Yes, Wayne is my guru. How is he any different from the Dalai Lama or Oprah?

15 Comments

  • Tamara

    Well, I like your writing! And I can relate. Lately I have been way to concerned with my page views. This has got to stop. Yes, I want people to read my blog, but obsessing over the fact that my page views only went up by 3 overnight isn’t healthy. So, yeah. I get it.I’ll make you a deal, you keep writing and I’ll keep dropping by to read your words, okay?
    🙂

  • Erica Schatz

    Aw, you don’t have to feel that way at all! I love your blog and always get excited when I see an update. I completely get where you’re coming from though, as those same doubts and insecurities seep in to my head too. I’m gonna have to check out those links you put that makes you feel better. Whatever you do, keep writing!

    • Natalie the Singingfool

      I should call it Mild Periodic Social Paranoia (MPSP). It doesn’t happen very often – I totally blame it on Mercury in retrograde, because it’s not based on anything rational. I also know I’m not the only one, so I’m hoping the tips help! 🙂 Putting ourselves out there leaves one…vulnerable, lol.
      And thanks for the encouragement!

  • Lindsey

    I agree with all of the above comments. Yours is one of the few blogs I actually specifically check, but I totally relate to the feeling of not fitting in, even in the blogosphere. I check my stats too much and feel sad when it doesn’t appear that anyone in the entire universe cares about what I’ve taken the time to share. I’m going to check out the links you posted to see if there’s anything there for me, too 🙂

    Keep writing – we’d miss it if you didn’t!

    • Natalie the Singingfool

      Yea, people like me shouldn’t be allowed to have stats. I just want everyone to be friends and to like me! Aaaand…we’re back in high school. Seriously, it only happens when the universe emits funky vibes and I’m extra vulnerable. I should probably go to therapy for it. Most of the time though, I really don’t care. I think it’s something most writers go though.

  • Winopants

    Your blog is one of my favorites to read. Some blogs are mo’ flashy, yes, and have meme-able items that can be passed around the internets from one ADD spaz to another, but I like yours because it has substance.
    I used to pay attention to page views on my work blog (not Ramble, cause I only have like 20 readers for that, lol), but now I’m like shrug, I’m just going to write what I like. Some people will identify with it and some people won’t, but it’s better than being someone I’m not and getting the wrong audience.

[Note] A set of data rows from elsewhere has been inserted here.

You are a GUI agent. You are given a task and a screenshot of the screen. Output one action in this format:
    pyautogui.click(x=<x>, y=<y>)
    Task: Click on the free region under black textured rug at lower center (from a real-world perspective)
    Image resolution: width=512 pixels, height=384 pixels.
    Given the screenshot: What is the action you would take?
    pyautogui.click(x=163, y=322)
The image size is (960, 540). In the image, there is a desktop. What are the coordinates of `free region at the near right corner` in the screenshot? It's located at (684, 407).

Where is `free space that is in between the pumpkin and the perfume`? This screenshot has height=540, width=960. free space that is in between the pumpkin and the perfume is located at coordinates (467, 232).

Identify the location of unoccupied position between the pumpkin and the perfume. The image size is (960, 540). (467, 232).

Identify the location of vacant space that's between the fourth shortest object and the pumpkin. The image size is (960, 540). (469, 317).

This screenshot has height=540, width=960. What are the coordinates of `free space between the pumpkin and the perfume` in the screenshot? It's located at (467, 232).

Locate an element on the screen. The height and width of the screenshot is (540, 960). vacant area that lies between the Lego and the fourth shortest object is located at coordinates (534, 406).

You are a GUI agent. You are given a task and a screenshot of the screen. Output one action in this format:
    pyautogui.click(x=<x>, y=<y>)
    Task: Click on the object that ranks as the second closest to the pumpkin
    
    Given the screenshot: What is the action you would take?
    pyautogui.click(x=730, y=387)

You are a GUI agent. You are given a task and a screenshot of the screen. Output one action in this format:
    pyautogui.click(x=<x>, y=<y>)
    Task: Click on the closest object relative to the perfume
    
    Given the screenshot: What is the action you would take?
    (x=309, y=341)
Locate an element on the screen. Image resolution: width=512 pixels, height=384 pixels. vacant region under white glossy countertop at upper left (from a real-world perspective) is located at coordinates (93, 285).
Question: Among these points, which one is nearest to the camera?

    • Natalie the Singingfool

      Amen! What I like best about this enterprise is the community. I’ve made actual friends through this, which I didn’t exactly expect. I think that’s why I likened it a bit to being a teenager – you’re out there at your awkwardest, letting it all hang out, and people either like you or not, and sometimes you get bruised.
      And thank you for the kind words. Like I said – I’m just being me. 😉

  • Chris Plumb

    If I were a publisher, which I’m not, your writing is exactly what I would want in a book. Honesty combined with masterful use of the English language. Who cares what blogs are popular, most of them are crap. But honesty eventually wins out. I only discovered your blog about three weeks ago, and I’ve gone back are read much of it. Blown away. Not because you have amazing stories, but because you have amazing voice/prose. I don’t often get jealous of another’s style, but yours is better than mine, and thousands of others I’ve seen with better “stats.”

  • Stacie

    Aw, I’m glad I circled back around to posts I missed while bein’ busy….and this is gonna get cheesy but e-hugs coming your way!! I love your writing and there are so many people who would too but just haven’t heard of you yet!